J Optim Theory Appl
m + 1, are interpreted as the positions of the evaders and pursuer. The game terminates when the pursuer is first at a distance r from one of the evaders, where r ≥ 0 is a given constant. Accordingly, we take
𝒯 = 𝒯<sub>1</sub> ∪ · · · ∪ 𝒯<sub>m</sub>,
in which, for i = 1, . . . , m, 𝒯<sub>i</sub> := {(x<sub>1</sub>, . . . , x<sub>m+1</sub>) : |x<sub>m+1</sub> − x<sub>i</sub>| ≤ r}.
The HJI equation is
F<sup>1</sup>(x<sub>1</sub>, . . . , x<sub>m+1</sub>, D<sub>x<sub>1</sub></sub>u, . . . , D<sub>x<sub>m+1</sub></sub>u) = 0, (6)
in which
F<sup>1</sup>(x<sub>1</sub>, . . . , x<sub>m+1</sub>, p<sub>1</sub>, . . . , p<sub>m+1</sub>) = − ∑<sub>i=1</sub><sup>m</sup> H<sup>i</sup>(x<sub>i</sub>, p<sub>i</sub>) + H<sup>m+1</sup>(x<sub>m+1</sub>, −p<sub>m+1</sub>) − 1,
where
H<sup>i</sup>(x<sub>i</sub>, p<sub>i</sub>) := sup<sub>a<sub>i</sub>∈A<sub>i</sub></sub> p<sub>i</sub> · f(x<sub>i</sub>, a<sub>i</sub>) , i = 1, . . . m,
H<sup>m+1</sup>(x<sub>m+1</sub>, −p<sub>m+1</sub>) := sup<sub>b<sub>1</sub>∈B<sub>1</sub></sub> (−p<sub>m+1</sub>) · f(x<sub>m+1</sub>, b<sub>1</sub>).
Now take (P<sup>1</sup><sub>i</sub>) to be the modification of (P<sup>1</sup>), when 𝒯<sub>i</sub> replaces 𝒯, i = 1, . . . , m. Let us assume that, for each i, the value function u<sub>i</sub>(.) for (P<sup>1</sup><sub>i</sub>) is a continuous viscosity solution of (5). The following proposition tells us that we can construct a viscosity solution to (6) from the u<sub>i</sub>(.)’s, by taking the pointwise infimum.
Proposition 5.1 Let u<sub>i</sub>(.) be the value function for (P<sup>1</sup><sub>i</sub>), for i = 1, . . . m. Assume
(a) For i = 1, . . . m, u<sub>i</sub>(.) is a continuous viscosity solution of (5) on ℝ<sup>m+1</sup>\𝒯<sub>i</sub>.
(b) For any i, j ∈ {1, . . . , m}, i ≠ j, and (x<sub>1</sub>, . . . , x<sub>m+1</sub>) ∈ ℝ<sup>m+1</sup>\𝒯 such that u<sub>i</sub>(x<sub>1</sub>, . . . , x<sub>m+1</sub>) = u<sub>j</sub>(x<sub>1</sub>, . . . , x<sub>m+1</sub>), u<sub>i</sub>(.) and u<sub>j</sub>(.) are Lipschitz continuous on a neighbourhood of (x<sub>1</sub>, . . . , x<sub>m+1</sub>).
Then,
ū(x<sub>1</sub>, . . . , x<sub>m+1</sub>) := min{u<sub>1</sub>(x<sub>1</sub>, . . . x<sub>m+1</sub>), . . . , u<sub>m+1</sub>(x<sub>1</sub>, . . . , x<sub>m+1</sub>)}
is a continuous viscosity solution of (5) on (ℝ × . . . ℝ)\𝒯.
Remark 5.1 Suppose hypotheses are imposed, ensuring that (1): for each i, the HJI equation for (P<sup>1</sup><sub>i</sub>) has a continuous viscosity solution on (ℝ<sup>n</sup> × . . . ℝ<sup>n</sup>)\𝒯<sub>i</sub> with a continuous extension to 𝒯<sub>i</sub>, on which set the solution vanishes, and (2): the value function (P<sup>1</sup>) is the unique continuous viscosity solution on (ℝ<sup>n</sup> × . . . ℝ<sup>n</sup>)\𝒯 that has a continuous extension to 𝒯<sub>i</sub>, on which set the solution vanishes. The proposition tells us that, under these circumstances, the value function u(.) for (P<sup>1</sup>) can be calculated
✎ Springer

> _What you should do_
Among the lines above, find those with the word "where". Copy them.

> _Response below_
m + 1, are interpreted as the positions of the evaders and pursuer. The game terminates when the pursuer is first at a distance r from one of the evaders, where r ≥ 0 is a given constant. Accordingly, we take
where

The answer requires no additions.